▶ [SU TAREA]: Cite de forma íntegra y literal el texto sobre el uso del pronombre «le» como complemento directo.

▶ [TEXTO PROPORCIONADO]:
Anacleto, el chucho, la cuñada y los vecinos son el CD de sus frases respectivas, porque reciben la acción de ser vistos (¿ves que acabo de poner el verbo ver en pasiva?  Eso también es una pista para reconocer el complemento directo: le das la vuelta a la oración y hace de sujeto). Y si los tres son CD, ¿por qué he puesto el primero en verde y los otros en rojo? Pues porque se admite el uso del pronombre le como CD cuando se refiere a una persona, en masculino y singular; pero nunca para femenino ni para plural, y tampoco para sustituir complementos directos que no sean personas[2]. Así que lo correcto es:
 El chucho no para de ladrar. Si lo cojo, le corto las cuerdas vocales… a la dueña.
 Tu cuñada y sus complementos luigüitón y cristiandiós. No hay quien la aguante.
– Mis vecinos ponen tecno a todas horas; por eso los odio.

Datos:
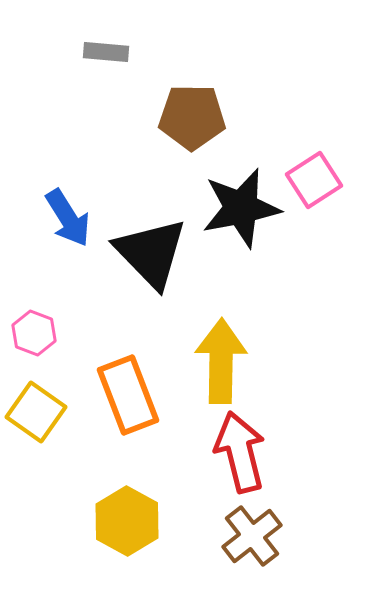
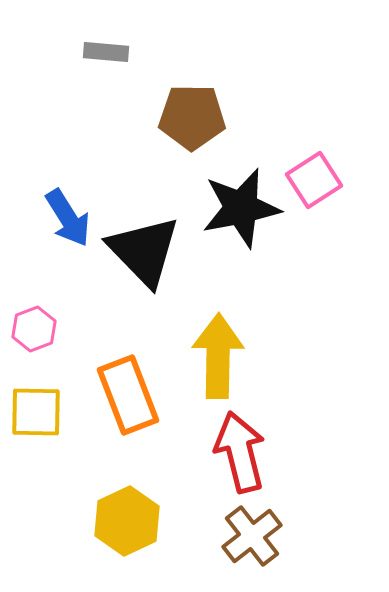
black triangle: moved 7 px left, 2 px up
pink hexagon: moved 4 px up; rotated 18 degrees clockwise
yellow arrow: moved 3 px left, 5 px up
yellow square: rotated 34 degrees counterclockwise
yellow hexagon: rotated 6 degrees clockwise
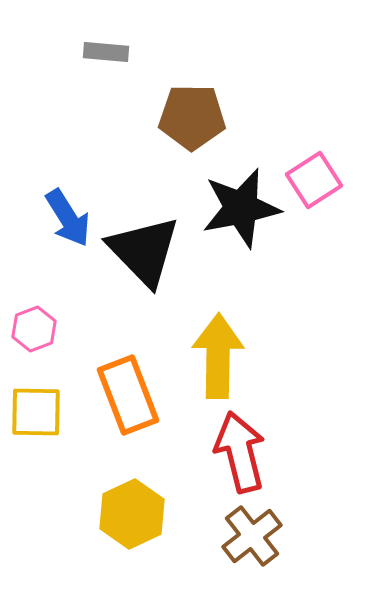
yellow hexagon: moved 5 px right, 7 px up
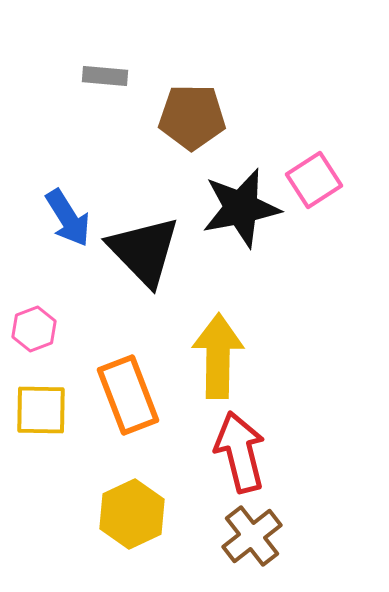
gray rectangle: moved 1 px left, 24 px down
yellow square: moved 5 px right, 2 px up
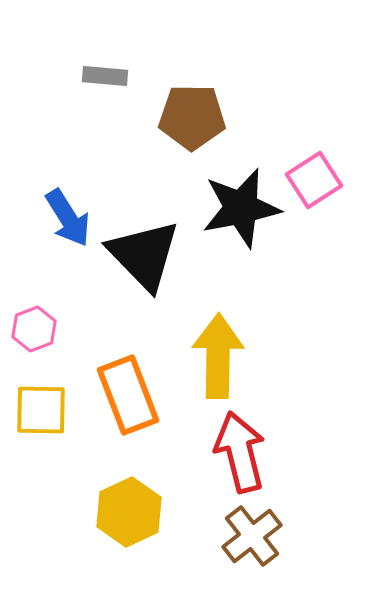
black triangle: moved 4 px down
yellow hexagon: moved 3 px left, 2 px up
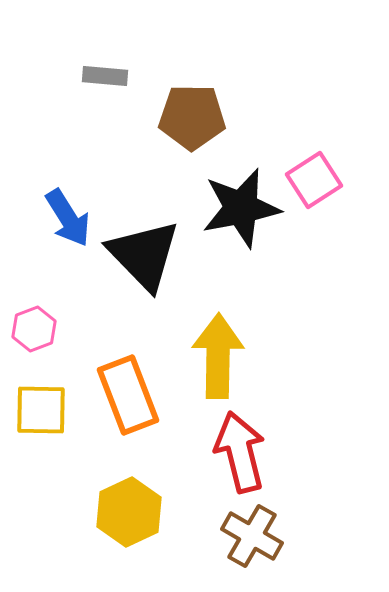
brown cross: rotated 22 degrees counterclockwise
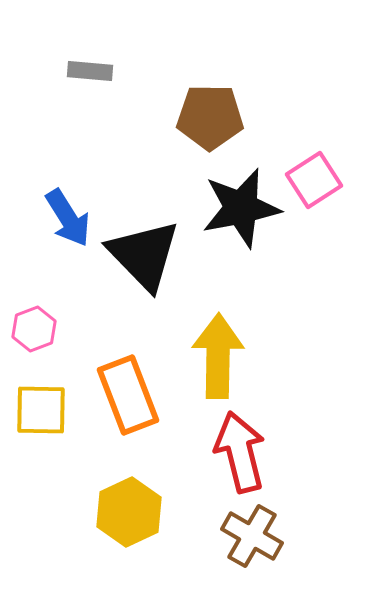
gray rectangle: moved 15 px left, 5 px up
brown pentagon: moved 18 px right
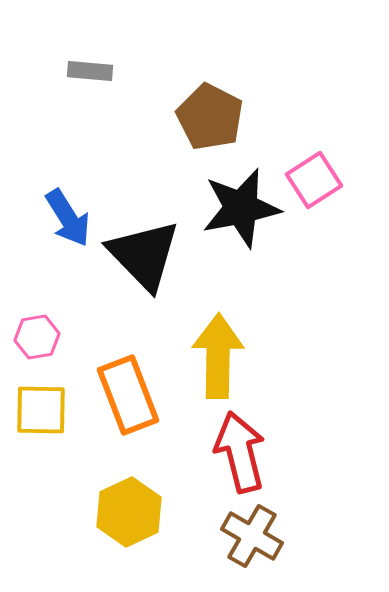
brown pentagon: rotated 26 degrees clockwise
pink hexagon: moved 3 px right, 8 px down; rotated 12 degrees clockwise
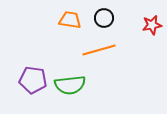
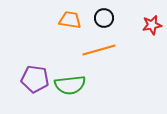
purple pentagon: moved 2 px right, 1 px up
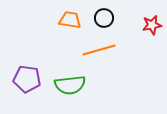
purple pentagon: moved 8 px left
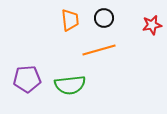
orange trapezoid: rotated 75 degrees clockwise
purple pentagon: rotated 12 degrees counterclockwise
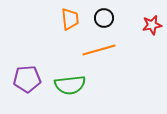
orange trapezoid: moved 1 px up
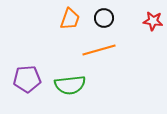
orange trapezoid: rotated 25 degrees clockwise
red star: moved 1 px right, 4 px up; rotated 18 degrees clockwise
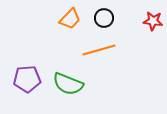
orange trapezoid: rotated 25 degrees clockwise
green semicircle: moved 2 px left, 1 px up; rotated 28 degrees clockwise
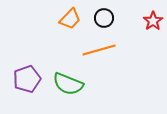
red star: rotated 30 degrees clockwise
purple pentagon: rotated 16 degrees counterclockwise
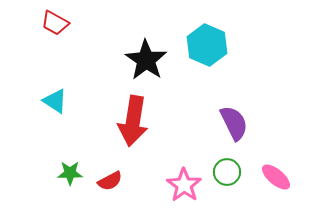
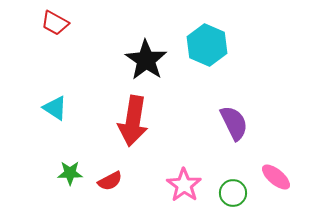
cyan triangle: moved 7 px down
green circle: moved 6 px right, 21 px down
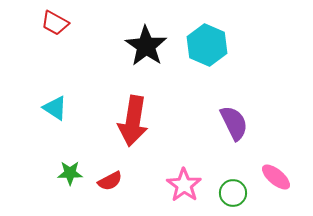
black star: moved 14 px up
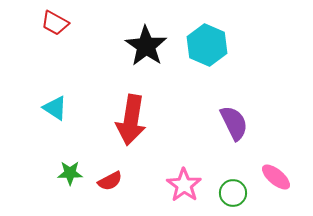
red arrow: moved 2 px left, 1 px up
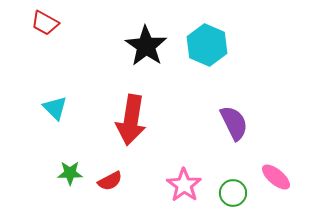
red trapezoid: moved 10 px left
cyan triangle: rotated 12 degrees clockwise
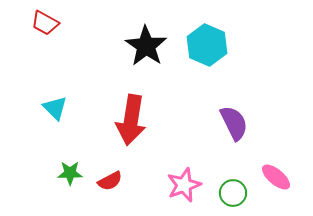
pink star: rotated 16 degrees clockwise
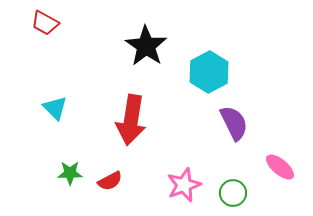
cyan hexagon: moved 2 px right, 27 px down; rotated 9 degrees clockwise
pink ellipse: moved 4 px right, 10 px up
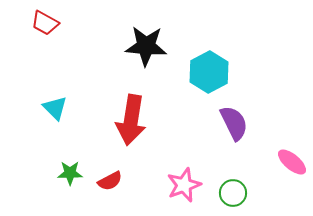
black star: rotated 30 degrees counterclockwise
pink ellipse: moved 12 px right, 5 px up
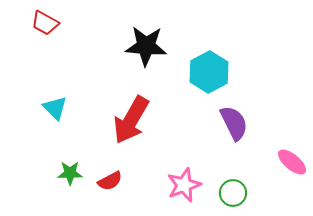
red arrow: rotated 21 degrees clockwise
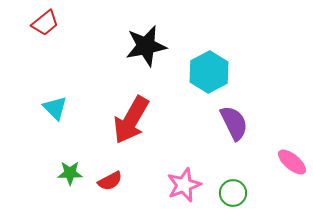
red trapezoid: rotated 68 degrees counterclockwise
black star: rotated 15 degrees counterclockwise
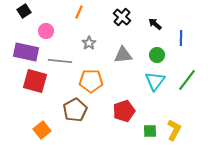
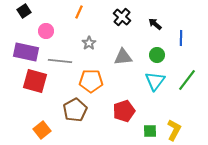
gray triangle: moved 2 px down
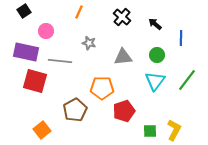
gray star: rotated 24 degrees counterclockwise
orange pentagon: moved 11 px right, 7 px down
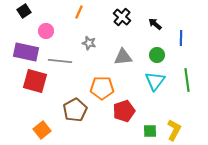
green line: rotated 45 degrees counterclockwise
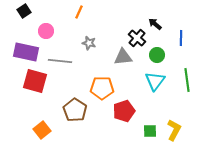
black cross: moved 15 px right, 21 px down
brown pentagon: rotated 10 degrees counterclockwise
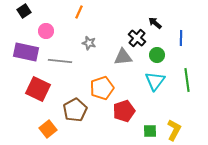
black arrow: moved 1 px up
red square: moved 3 px right, 8 px down; rotated 10 degrees clockwise
orange pentagon: rotated 20 degrees counterclockwise
brown pentagon: rotated 10 degrees clockwise
orange square: moved 6 px right, 1 px up
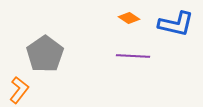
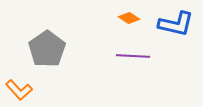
gray pentagon: moved 2 px right, 5 px up
orange L-shape: rotated 100 degrees clockwise
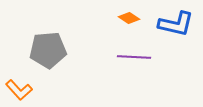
gray pentagon: moved 1 px right, 1 px down; rotated 30 degrees clockwise
purple line: moved 1 px right, 1 px down
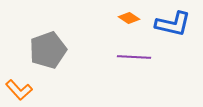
blue L-shape: moved 3 px left
gray pentagon: rotated 15 degrees counterclockwise
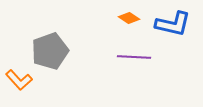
gray pentagon: moved 2 px right, 1 px down
orange L-shape: moved 10 px up
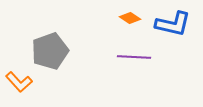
orange diamond: moved 1 px right
orange L-shape: moved 2 px down
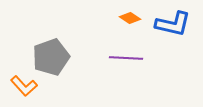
gray pentagon: moved 1 px right, 6 px down
purple line: moved 8 px left, 1 px down
orange L-shape: moved 5 px right, 4 px down
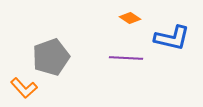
blue L-shape: moved 1 px left, 14 px down
orange L-shape: moved 2 px down
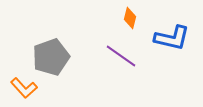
orange diamond: rotated 70 degrees clockwise
purple line: moved 5 px left, 2 px up; rotated 32 degrees clockwise
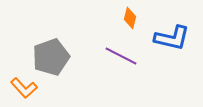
purple line: rotated 8 degrees counterclockwise
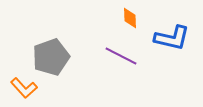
orange diamond: rotated 15 degrees counterclockwise
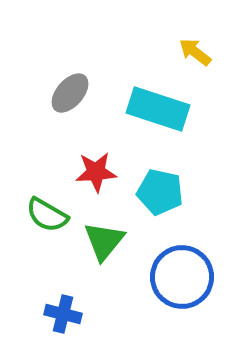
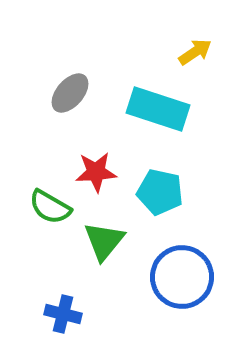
yellow arrow: rotated 108 degrees clockwise
green semicircle: moved 3 px right, 8 px up
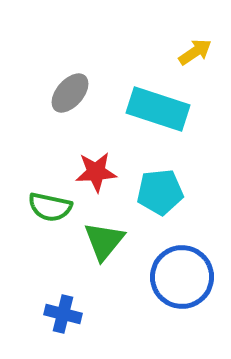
cyan pentagon: rotated 18 degrees counterclockwise
green semicircle: rotated 18 degrees counterclockwise
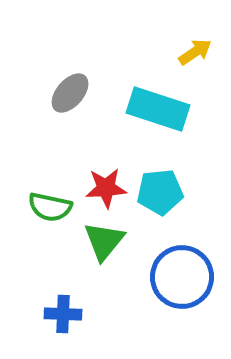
red star: moved 10 px right, 16 px down
blue cross: rotated 12 degrees counterclockwise
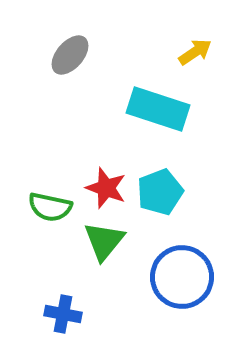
gray ellipse: moved 38 px up
red star: rotated 24 degrees clockwise
cyan pentagon: rotated 15 degrees counterclockwise
blue cross: rotated 9 degrees clockwise
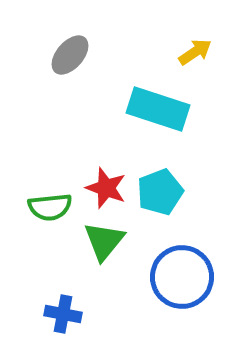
green semicircle: rotated 18 degrees counterclockwise
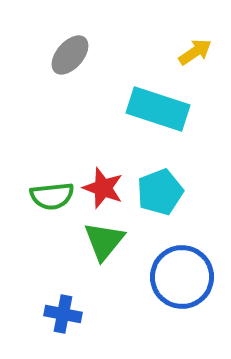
red star: moved 3 px left
green semicircle: moved 2 px right, 11 px up
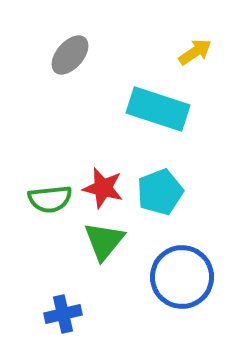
red star: rotated 6 degrees counterclockwise
green semicircle: moved 2 px left, 3 px down
blue cross: rotated 24 degrees counterclockwise
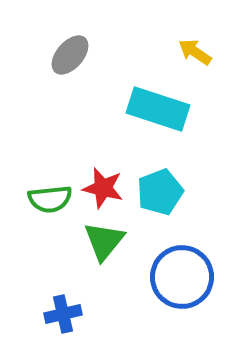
yellow arrow: rotated 112 degrees counterclockwise
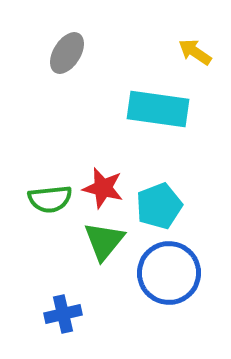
gray ellipse: moved 3 px left, 2 px up; rotated 9 degrees counterclockwise
cyan rectangle: rotated 10 degrees counterclockwise
cyan pentagon: moved 1 px left, 14 px down
blue circle: moved 13 px left, 4 px up
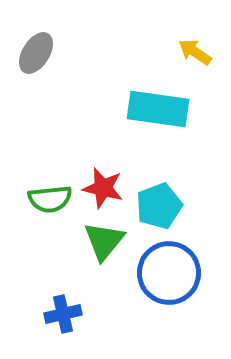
gray ellipse: moved 31 px left
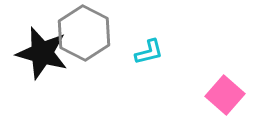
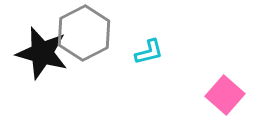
gray hexagon: rotated 6 degrees clockwise
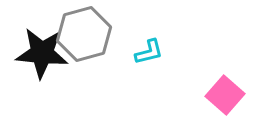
gray hexagon: moved 1 px down; rotated 12 degrees clockwise
black star: rotated 10 degrees counterclockwise
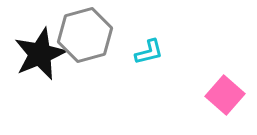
gray hexagon: moved 1 px right, 1 px down
black star: moved 2 px left, 1 px down; rotated 28 degrees counterclockwise
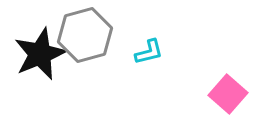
pink square: moved 3 px right, 1 px up
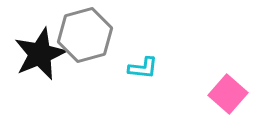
cyan L-shape: moved 6 px left, 16 px down; rotated 20 degrees clockwise
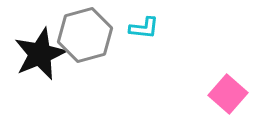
cyan L-shape: moved 1 px right, 40 px up
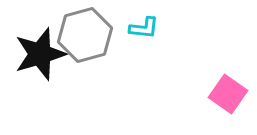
black star: rotated 6 degrees clockwise
pink square: rotated 6 degrees counterclockwise
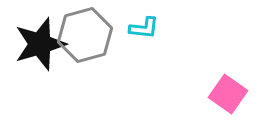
black star: moved 10 px up
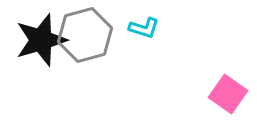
cyan L-shape: rotated 12 degrees clockwise
black star: moved 1 px right, 4 px up
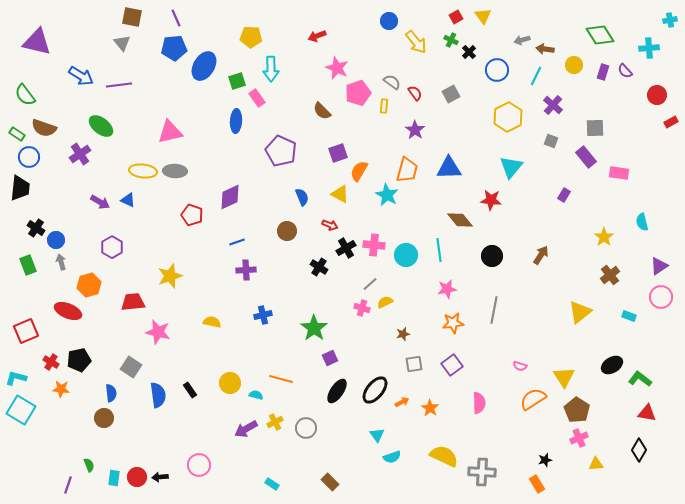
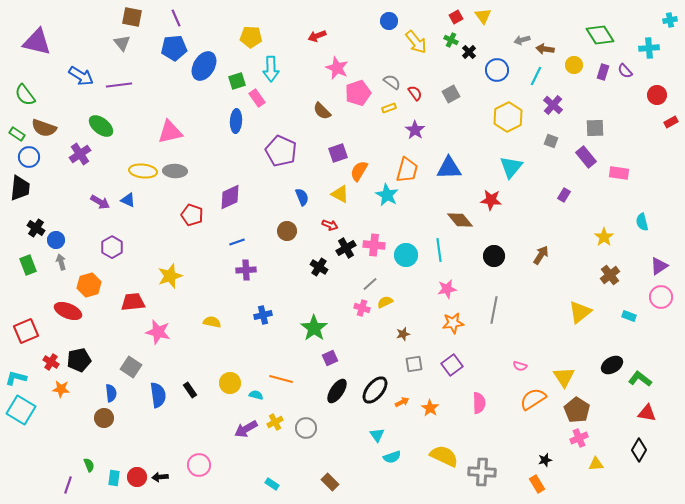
yellow rectangle at (384, 106): moved 5 px right, 2 px down; rotated 64 degrees clockwise
black circle at (492, 256): moved 2 px right
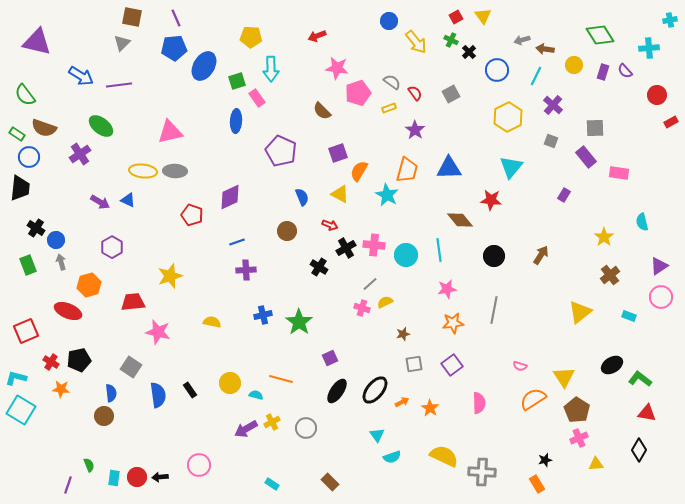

▶ [RESULTADO DEL EJERCICIO]:
Anacleto, el chucho, la cuñada y los vecinos son el CD de sus frases respectivas, porque reciben la acción de ser vistos (¿ves que acabo de poner el verbo ver en pasiva?  Eso también es una pista para reconocer el complemento directo: le das la vuelta a la oración y hace de sujeto). Y si los tres son CD, ¿por qué he puesto el primero en verde y los otros en rojo? Pues porque se admite el uso del pronombre le como CD cuando se refiere a una persona, en masculino y singular; pero nunca para femenino ni para plural, y tampoco para sustituir complementos directos que no sean personas[2]. Así que lo correcto es:
 El chucho no para de ladrar. Si lo cojo, le corto las cuerdas vocales… a la dueña.
 Tu cuñada y sus complementos luigüitón y cristiandiós. No hay quien la aguante.
– Mis vecinos ponen tecno a todas horas; por eso los odio.